With Fluss and Paimon integration these limitations are eliminated

• Intermediate Synchronization via Fluss: All updates pass through Fluss, which serves as an intermediary layer to synchronize changes with Paimon.
• Support for Concurrent Updates: Fluss enables concurrent updates from multiple SQL jobs, removing the need to consolidate updates into a single job.
• Fine-Grained Job Management: With the ability to execute multiple independent SQL jobs for updating any number of columns in a wide table, users can perform job-level tuning and management, improving operational efficiency and flexibility.

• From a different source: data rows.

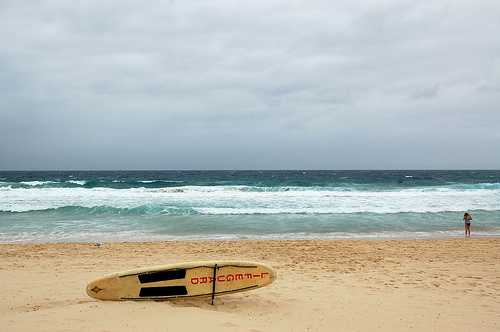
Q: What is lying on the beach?
A: A surfboard.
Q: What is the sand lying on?
A: The beach.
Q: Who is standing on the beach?
A: A woman.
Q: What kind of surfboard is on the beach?
A: A lifeguard surfboard.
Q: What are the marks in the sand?
A: Footprints.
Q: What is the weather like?
A: Dark and rainy.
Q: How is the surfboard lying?
A: On its side.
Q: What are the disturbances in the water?
A: Waves.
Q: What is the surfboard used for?
A: A flotation device.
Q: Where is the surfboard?
A: On the beach.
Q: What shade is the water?
A: Blue.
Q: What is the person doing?
A: Standing.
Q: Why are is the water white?
A: Crashing waves.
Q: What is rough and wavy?
A: The surf.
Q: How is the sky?
A: Grey and cloudy.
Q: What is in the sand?
A: A lifeguard surfboard.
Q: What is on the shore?
A: Brown sand.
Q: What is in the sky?
A: Gray clouds.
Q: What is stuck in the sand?
A: Wood colored surfboard.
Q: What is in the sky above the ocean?
A: Clouds.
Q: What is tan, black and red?
A: The surfboard.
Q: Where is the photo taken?
A: Beach.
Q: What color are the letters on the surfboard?
A: Red.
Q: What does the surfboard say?
A: Lifeguard.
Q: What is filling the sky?
A: Clouds.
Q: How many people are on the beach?
A: One.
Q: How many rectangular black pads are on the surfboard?
A: Two.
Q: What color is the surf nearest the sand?
A: Green.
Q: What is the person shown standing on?
A: Sand.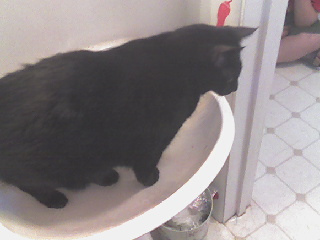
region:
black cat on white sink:
[6, 42, 207, 190]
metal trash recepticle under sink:
[165, 183, 218, 238]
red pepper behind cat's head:
[210, 0, 232, 26]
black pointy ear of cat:
[225, 22, 260, 34]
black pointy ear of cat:
[219, 42, 238, 53]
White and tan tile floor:
[239, 66, 309, 224]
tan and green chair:
[280, 5, 319, 51]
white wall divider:
[206, 4, 270, 217]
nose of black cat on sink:
[227, 77, 248, 95]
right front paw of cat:
[126, 158, 159, 185]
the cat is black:
[9, 21, 244, 179]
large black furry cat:
[22, 34, 237, 160]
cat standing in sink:
[41, 41, 253, 208]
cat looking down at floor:
[56, 23, 267, 122]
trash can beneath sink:
[170, 195, 216, 236]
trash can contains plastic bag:
[171, 193, 216, 238]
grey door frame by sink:
[232, 1, 293, 236]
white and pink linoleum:
[274, 96, 319, 231]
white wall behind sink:
[9, 3, 166, 81]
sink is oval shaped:
[6, 47, 266, 239]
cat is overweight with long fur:
[91, 50, 199, 147]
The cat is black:
[5, 19, 276, 209]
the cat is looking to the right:
[174, 16, 251, 108]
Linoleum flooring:
[215, 51, 318, 237]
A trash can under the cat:
[138, 182, 221, 238]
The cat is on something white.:
[11, 10, 226, 233]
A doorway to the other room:
[239, 0, 289, 222]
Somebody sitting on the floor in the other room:
[256, 0, 315, 79]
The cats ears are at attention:
[213, 16, 264, 71]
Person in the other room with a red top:
[285, 0, 318, 16]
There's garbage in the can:
[151, 178, 220, 238]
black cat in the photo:
[2, 29, 263, 181]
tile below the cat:
[270, 157, 307, 208]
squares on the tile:
[269, 108, 310, 165]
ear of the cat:
[234, 14, 263, 41]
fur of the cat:
[61, 93, 115, 134]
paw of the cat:
[129, 165, 173, 206]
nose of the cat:
[226, 75, 250, 96]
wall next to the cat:
[45, 8, 77, 29]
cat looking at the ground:
[0, 35, 259, 197]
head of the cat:
[194, 24, 268, 105]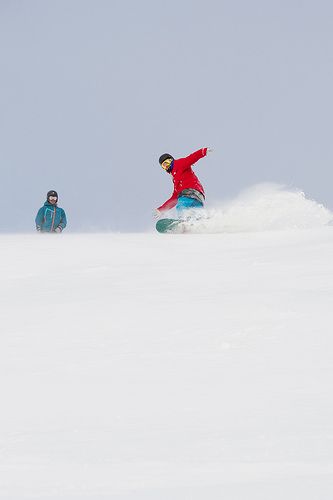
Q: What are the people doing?
A: Snowboarding.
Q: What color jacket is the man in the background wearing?
A: Blue.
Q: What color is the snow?
A: White.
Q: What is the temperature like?
A: Cold.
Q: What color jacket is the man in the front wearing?
A: Red.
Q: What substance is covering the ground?
A: Snow.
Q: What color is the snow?
A: White.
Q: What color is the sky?
A: Gray.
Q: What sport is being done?
A: Snowboarding.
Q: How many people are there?
A: Two.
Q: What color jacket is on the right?
A: Red.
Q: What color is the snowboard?
A: Green.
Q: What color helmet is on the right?
A: Black.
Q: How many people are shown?
A: 2.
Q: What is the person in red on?
A: Snowboard.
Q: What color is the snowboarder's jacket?
A: Red.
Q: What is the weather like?
A: Cold with snow.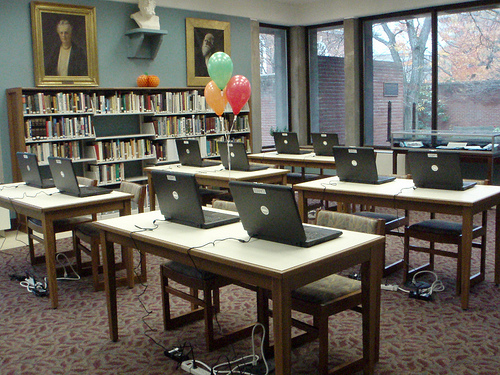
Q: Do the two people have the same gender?
A: No, they are both male and female.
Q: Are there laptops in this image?
A: Yes, there is a laptop.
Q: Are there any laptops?
A: Yes, there is a laptop.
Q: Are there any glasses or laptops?
A: Yes, there is a laptop.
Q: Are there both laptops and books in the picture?
A: Yes, there are both a laptop and a book.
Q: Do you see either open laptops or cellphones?
A: Yes, there is an open laptop.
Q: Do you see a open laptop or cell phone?
A: Yes, there is an open laptop.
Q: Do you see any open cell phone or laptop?
A: Yes, there is an open laptop.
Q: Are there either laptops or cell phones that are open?
A: Yes, the laptop is open.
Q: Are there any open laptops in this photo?
A: Yes, there is an open laptop.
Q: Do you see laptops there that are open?
A: Yes, there is a laptop that is open.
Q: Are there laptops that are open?
A: Yes, there is a laptop that is open.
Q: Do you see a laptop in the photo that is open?
A: Yes, there is a laptop that is open.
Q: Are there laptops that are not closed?
A: Yes, there is a open laptop.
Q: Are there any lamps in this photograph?
A: No, there are no lamps.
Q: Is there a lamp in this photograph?
A: No, there are no lamps.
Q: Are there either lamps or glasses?
A: No, there are no lamps or glasses.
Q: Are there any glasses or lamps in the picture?
A: No, there are no lamps or glasses.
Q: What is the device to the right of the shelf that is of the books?
A: The device is a laptop.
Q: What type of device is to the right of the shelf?
A: The device is a laptop.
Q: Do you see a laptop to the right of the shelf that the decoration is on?
A: Yes, there is a laptop to the right of the shelf.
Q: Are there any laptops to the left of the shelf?
A: No, the laptop is to the right of the shelf.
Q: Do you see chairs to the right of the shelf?
A: No, there is a laptop to the right of the shelf.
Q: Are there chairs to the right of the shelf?
A: No, there is a laptop to the right of the shelf.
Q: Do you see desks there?
A: Yes, there is a desk.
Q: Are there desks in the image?
A: Yes, there is a desk.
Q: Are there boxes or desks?
A: Yes, there is a desk.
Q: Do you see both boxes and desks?
A: No, there is a desk but no boxes.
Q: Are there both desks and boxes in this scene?
A: No, there is a desk but no boxes.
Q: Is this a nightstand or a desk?
A: This is a desk.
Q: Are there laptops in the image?
A: Yes, there is a laptop.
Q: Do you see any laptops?
A: Yes, there is a laptop.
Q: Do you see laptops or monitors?
A: Yes, there is a laptop.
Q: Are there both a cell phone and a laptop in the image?
A: No, there is a laptop but no cell phones.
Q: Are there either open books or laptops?
A: Yes, there is an open laptop.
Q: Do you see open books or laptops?
A: Yes, there is an open laptop.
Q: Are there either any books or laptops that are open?
A: Yes, the laptop is open.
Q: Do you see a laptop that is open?
A: Yes, there is a laptop that is open.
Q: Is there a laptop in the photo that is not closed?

This enables organizations to unlock several key advantages:

• High Real-Time Performance: Lakehouse storage achieves second-level data freshness, meeting the demands of real-time data applications.
• Unified Streaming and Lakehouse Processing: Data is written once into the architecture and can seamlessly support both batch and streaming use cases, reducing duplication of effort.
• Lower Operational Costs: Simplified maintenance and reduced complexity of partial updates, lower storage costs by minimizing data duplication and reduced computational costs by eliminating redundant processing pipelines.

The Fluss and Paimon architecture offers a robust solution for managing partial updates in wide tables while delivering significant improvements in performance, scalability, and operational efficiency.

All the above highlight the power of a unified streaming and Lakehouse architecture in modern data systems, ensuring real-time capabilities with streamlined workflows.

Future plans

The Fluss community is actively working to enhance the streaming and Lakehouse unification capabilities, focusing on the following key areas.

Expanding Union Read Ecosystem

Currently, Union Read functionality is integrated with Apache Flink, enabling seamless querying of real-time and historical data. Moving forward, the community plans to extend this capability to support additional query engines, such as Apache Spark and StarRocks, further broadening its ecosystem compatibility and adoption.

Diversifying Lake Storage Formats

At present, Fluss supports Apache Paimon as its primary lake storage. To meet diverse user requirements, the community aims to add support for more lake formats, including Apache Iceberg and Apache Hudi, thereby providing flexibility and interoperability with a wider range of Lakehouse ecosystems.

Optimizing Arrow-to-Parquet Conversion

Fluss leverages Apache Arrow as its storage format, while many Lakehouse formats, such as Paimon, Iceberg, and Hudi, utilize parquet for storage. The Apache Arrow community has developed a mature and efficient solution for converting Arrow data to Parquet. In the future, Fluss will integrate these advancements to enable high-performance Arrow-to-Parquet conversions, significantly reducing the computational overhead of the tiering service and enhancing overall efficiency.